Мифология и любовь художника //Александр Боровский

Материал из Энциклопедия фонда «Хайазг»
Перейти к: навигация, поиск

Александр Боровский

МИФОЛОГИЯ И ЛЮБОВЬ ХУДОЖНИКА

Легендарная фигура питерского андерграунда, Армен Аветисян в полной мере испытал жесткий прессинг советской жизни со всеми вытекающими отсюда последствиями (а их в его судьбе неофициального художника был полный набор - вплоть до ареста и "Крестов"). Впрочем, и у постсоветской жизни оказались не менее брутальные вытекающие последствия (теперь уже скорее экономического плана), вполне способные изменить характер - разъединить, поссорить, заставить завидовать и ненавидеть. Так вот, все эти обстоятельства не только не сломали Армена - на сантиметр не сдвинули. Да и не могло быть иначе - куда ему суетиться. Слишком глубоки его корни и в персонологическом, и в творческом планах. Собственно, эти планы взаимосвязаны. Армен опирается на древнюю традицию армянской миниатюры. А это не только способ репрезентации - специфическая трактовка формы в ее условности и наглядности, колоризм - золото, глубокие пурпурные и коричневые тона и пр. Это и способ мышления - сочетание изощренности и предельной наивности. Древняя метафорика и простодушная наглядность. Так миниатюрист, иллюстрируя сцену "Отречение Петра", рисует наинагляднейшего петуха. Или подпускает в маргиналиях никогда не виденного, но известного понаслышке и самостоятельно довоображенного крокодила.

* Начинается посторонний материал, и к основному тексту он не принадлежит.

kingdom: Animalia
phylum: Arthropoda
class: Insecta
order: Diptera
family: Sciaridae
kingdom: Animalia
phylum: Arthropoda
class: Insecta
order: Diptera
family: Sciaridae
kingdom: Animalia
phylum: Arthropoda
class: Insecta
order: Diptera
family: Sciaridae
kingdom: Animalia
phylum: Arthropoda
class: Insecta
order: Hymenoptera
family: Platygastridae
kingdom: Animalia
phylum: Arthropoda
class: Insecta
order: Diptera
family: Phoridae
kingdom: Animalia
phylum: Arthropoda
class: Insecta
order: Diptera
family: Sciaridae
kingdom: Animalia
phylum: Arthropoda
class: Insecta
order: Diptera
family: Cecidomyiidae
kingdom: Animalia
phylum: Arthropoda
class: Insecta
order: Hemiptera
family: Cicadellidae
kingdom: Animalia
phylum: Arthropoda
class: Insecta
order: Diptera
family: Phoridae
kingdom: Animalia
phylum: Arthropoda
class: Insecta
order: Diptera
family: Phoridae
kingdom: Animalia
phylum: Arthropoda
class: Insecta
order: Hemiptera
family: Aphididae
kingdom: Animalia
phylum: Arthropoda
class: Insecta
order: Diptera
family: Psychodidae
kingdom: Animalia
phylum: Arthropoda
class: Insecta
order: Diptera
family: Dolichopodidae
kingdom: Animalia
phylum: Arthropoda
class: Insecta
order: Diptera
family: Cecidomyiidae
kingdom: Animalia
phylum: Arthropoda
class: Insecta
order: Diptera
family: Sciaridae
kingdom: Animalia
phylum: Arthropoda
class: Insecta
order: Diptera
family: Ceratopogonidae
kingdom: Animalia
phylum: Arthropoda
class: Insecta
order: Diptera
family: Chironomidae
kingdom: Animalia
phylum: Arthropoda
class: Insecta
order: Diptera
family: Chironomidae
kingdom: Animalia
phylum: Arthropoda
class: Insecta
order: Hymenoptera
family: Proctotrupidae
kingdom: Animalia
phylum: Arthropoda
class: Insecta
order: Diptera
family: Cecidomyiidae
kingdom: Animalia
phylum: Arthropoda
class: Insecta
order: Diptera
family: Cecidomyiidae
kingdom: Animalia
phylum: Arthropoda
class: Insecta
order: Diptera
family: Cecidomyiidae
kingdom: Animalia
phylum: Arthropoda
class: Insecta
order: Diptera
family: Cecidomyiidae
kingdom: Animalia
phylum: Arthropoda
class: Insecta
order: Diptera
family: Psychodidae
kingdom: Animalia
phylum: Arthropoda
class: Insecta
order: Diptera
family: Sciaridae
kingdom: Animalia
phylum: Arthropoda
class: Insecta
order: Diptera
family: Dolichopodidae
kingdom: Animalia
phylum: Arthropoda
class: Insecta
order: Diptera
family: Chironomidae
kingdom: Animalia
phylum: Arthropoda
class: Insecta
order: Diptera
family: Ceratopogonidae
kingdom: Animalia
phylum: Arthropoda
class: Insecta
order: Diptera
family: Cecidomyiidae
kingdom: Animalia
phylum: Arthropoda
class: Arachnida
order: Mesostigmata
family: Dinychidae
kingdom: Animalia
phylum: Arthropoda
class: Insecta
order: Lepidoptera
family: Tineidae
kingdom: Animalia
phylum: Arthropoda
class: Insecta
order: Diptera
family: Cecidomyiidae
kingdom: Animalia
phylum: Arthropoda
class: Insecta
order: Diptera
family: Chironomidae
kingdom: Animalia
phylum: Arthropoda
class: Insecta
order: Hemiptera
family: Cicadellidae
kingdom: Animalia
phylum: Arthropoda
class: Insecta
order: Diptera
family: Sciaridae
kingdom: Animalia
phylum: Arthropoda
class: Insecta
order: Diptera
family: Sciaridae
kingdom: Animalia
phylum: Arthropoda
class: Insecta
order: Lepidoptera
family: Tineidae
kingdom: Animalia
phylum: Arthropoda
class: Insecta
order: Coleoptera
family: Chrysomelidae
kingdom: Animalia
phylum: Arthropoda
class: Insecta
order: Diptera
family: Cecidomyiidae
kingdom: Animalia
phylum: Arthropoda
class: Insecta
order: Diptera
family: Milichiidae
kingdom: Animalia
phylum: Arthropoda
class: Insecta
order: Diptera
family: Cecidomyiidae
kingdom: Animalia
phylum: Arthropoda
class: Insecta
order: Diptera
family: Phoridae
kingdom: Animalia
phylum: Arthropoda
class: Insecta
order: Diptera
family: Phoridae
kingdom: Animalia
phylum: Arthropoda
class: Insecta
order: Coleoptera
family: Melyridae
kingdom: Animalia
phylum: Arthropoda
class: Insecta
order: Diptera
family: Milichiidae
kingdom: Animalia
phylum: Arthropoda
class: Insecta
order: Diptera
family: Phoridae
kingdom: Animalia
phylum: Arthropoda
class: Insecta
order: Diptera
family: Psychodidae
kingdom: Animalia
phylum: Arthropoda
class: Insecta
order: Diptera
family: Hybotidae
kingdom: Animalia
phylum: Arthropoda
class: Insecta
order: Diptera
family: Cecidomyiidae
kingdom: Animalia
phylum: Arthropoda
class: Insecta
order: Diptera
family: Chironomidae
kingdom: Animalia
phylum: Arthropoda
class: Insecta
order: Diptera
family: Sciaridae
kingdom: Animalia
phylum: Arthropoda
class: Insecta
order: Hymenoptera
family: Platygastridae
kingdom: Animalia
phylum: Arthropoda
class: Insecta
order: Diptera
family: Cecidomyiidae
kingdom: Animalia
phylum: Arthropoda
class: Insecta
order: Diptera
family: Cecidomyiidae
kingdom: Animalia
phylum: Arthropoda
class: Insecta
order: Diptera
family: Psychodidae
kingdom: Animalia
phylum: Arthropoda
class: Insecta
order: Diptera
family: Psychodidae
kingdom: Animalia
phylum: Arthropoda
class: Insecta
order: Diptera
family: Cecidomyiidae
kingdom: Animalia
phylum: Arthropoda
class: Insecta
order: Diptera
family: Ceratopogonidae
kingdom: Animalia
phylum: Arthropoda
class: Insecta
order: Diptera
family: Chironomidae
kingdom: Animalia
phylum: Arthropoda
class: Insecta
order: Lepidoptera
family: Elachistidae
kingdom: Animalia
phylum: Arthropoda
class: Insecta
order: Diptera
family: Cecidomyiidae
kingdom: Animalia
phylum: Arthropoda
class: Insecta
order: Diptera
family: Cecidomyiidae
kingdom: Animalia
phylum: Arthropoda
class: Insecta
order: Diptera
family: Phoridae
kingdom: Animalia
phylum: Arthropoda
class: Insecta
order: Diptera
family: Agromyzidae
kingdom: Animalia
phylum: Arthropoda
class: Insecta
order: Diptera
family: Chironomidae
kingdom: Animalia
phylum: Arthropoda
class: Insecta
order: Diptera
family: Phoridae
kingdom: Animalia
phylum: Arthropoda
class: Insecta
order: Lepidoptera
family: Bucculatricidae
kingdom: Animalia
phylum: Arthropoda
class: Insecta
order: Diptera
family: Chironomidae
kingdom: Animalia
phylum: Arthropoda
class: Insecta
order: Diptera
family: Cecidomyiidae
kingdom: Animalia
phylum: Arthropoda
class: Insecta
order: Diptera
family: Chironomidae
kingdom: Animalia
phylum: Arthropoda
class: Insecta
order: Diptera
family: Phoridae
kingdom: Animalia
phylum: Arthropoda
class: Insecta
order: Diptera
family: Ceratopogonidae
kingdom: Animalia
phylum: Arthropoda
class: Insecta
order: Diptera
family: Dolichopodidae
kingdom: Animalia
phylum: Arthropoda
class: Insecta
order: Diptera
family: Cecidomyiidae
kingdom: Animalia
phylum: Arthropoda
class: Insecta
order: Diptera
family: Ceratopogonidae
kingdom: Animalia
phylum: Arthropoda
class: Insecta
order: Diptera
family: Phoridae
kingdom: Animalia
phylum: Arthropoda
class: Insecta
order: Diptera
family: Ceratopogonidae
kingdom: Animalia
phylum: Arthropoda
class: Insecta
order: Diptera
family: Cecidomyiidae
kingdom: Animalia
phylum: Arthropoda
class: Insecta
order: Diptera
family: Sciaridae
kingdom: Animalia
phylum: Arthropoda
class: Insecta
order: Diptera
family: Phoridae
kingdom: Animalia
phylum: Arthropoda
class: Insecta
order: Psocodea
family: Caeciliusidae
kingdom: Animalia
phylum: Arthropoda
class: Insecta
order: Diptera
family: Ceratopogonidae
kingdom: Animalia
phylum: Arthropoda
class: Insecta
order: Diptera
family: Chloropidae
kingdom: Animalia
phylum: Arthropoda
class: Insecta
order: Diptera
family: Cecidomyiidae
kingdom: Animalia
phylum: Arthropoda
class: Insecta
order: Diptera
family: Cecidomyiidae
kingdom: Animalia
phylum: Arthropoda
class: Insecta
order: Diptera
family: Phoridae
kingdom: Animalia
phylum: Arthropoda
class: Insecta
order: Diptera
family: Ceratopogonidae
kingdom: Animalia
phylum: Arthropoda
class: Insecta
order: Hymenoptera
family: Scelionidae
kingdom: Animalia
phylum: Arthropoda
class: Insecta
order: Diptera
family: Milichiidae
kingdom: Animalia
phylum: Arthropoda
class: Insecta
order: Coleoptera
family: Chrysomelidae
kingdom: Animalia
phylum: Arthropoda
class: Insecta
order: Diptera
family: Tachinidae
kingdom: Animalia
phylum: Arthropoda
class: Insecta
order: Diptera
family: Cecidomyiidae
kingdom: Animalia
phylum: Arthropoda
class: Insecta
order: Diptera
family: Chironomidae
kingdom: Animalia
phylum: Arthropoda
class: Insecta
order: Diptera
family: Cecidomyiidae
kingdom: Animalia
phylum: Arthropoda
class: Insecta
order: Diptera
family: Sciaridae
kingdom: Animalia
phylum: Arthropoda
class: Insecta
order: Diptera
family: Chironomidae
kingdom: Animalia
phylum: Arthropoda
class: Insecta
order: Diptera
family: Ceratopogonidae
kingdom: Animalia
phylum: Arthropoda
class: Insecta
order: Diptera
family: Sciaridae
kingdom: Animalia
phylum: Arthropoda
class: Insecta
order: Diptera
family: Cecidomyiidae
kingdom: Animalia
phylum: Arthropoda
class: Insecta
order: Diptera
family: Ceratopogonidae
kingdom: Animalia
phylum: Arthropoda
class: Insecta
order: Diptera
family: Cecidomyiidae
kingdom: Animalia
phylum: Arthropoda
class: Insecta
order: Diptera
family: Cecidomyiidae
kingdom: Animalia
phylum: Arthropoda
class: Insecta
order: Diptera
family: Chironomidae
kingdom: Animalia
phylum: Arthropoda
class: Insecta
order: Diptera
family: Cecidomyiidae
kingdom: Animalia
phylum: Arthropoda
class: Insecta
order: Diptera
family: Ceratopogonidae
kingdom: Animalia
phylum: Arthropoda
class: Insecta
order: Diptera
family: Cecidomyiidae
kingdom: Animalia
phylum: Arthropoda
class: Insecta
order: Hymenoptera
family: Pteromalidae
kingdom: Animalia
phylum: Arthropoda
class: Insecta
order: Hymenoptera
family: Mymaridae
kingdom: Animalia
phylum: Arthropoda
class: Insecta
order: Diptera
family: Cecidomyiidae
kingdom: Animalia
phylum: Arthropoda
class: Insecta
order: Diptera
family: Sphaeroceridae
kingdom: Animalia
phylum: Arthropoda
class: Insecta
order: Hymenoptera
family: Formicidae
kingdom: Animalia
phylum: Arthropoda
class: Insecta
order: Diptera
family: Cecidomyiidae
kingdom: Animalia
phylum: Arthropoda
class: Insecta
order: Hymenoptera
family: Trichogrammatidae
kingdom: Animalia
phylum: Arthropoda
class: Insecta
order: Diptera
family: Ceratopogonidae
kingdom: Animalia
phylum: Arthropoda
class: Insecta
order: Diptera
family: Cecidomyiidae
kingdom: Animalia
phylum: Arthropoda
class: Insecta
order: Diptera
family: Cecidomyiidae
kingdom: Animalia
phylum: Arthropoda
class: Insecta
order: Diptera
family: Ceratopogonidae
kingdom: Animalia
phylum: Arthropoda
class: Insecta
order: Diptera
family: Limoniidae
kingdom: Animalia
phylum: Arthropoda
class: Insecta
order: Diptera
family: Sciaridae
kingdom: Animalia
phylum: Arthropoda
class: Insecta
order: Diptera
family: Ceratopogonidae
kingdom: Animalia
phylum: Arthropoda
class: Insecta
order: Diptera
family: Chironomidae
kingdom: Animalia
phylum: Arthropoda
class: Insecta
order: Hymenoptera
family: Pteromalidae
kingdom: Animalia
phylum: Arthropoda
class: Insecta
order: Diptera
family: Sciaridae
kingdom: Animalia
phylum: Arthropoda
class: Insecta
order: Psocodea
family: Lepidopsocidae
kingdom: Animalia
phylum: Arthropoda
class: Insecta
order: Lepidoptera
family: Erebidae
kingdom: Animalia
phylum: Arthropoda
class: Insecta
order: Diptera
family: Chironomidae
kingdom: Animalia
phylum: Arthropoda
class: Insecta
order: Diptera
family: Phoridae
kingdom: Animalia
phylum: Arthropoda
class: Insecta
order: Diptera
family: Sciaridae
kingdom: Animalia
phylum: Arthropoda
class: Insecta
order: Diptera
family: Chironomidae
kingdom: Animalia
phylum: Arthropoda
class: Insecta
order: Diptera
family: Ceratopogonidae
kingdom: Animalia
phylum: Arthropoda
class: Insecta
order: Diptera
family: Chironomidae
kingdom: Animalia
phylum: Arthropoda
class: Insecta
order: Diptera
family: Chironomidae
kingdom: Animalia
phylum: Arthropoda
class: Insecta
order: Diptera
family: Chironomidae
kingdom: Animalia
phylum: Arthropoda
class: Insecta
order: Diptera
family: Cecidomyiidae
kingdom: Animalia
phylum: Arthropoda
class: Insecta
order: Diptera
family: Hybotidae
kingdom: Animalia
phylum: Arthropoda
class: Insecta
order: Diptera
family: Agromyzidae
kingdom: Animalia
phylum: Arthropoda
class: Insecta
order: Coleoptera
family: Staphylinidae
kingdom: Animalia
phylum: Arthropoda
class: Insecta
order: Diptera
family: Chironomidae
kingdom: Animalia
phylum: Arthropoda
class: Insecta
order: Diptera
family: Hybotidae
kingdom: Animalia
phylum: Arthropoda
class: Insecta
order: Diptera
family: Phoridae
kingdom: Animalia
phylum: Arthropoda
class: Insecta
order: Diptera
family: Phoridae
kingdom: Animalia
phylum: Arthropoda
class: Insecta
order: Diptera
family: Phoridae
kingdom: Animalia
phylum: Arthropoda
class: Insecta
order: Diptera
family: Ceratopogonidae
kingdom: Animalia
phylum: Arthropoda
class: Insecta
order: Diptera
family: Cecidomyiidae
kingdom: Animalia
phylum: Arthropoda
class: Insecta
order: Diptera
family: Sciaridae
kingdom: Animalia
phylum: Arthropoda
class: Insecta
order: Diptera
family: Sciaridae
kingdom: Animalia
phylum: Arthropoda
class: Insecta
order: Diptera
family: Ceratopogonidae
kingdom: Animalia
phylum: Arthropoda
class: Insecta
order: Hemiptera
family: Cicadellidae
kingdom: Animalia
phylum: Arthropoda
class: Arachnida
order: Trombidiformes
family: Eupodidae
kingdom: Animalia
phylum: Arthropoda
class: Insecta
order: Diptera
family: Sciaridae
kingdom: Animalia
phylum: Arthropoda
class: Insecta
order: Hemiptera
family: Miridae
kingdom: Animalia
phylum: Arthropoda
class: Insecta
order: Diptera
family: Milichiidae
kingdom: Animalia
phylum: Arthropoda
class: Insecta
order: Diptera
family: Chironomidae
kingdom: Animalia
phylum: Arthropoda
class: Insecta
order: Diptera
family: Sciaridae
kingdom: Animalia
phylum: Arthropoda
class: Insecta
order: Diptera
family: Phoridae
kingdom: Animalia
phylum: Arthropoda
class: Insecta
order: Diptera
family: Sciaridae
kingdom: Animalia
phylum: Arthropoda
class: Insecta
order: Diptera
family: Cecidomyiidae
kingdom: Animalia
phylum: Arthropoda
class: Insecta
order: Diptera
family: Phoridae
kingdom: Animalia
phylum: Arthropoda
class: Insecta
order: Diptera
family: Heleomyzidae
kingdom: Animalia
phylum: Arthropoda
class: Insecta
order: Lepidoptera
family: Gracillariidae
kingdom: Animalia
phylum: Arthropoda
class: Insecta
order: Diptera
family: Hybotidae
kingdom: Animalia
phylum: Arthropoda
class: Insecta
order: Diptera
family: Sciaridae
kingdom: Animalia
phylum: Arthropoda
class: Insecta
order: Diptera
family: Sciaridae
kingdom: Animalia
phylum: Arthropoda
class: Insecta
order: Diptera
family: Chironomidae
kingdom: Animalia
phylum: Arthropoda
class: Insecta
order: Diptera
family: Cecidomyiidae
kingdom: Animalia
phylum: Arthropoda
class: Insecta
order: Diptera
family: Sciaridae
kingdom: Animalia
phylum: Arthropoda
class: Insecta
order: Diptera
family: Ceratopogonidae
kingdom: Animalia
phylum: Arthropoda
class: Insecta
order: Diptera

Думаю, подобный тип мышления свойствен и Армену. Древние архетипы оживают благодаря естественным (а не игровым, так сказать, орудийным, используемым в качестве средства, как это часто бывает в современном искусстве) простодушию, открытости, наивности, впрямую идущим от персонологических качеств личности художника (на языке психоанализа персонология - подход к личности не как набору психологических абстракций, а как органическому психическому целому). Собственно, метаморфозы, на которых настаивает художник, и есть оживление, активизация этих архетипов. Палитра становится пюпитром с нотами, обращается в женское лицо, затем - в птицу. Тряпка на мольберте оборачивается павлиньим пером, затем набухает объемом, как капля (слеза?). Даже избитые метафоры, стершиеся от многолетнего употребления (например, женственная, текучая линия, или линия, способная "расцвести") у Армена работают. Он буквализует их, берет впрямую (линия действительно у него оборачивается изгибом женского бедра или буквально раскрывается цветком), видимо, не задумываясь об исчерпанности тропа (любого вида иносказания). И - получается. В чем дело? Думаю, в великолепном неведении (неверии?) прецедентов, безразличии к правилам игры текущего искусства, насквозь проникнутого саморефлексией и боязнью простых решений. Армен же не скрывает архаических истоков - стилизуя форму и колорит, непосредственно используя средневековые мотивы, а то и попросту вводя изображение художника в образе писца и миниатюриста. Не боится признаться в любви к Пикассо времен античного цикла и к Матиссу. Что ему бояться - все переработает его природная витальная сила. И будешь внимать, как райской птице, попугаю, последовательно помещенному в домашнюю кухонную банку и затем в золоченую клетку. И без всякой иронии посочувствуешь старому модернистскому демиургическому мифу о всевластии художника, способного связать линией воедино мужчину и женщину, да так, что им вовек не расстаться. И растревожишься какой-то особой сомнабулической самопогруженностью арменовских обнаженных (здесь, особенно по отношению к серии "Сафо", отмечу в качестве, может быть, не осознанных самим автором истоков влияния серийной эротичности поп-арта). Никуда, как говорится, не денешься. Таково притяжение Армена. Хорошо, что есть такой вот мир, самостоятельный и цельный. Устойчивый и устоявший.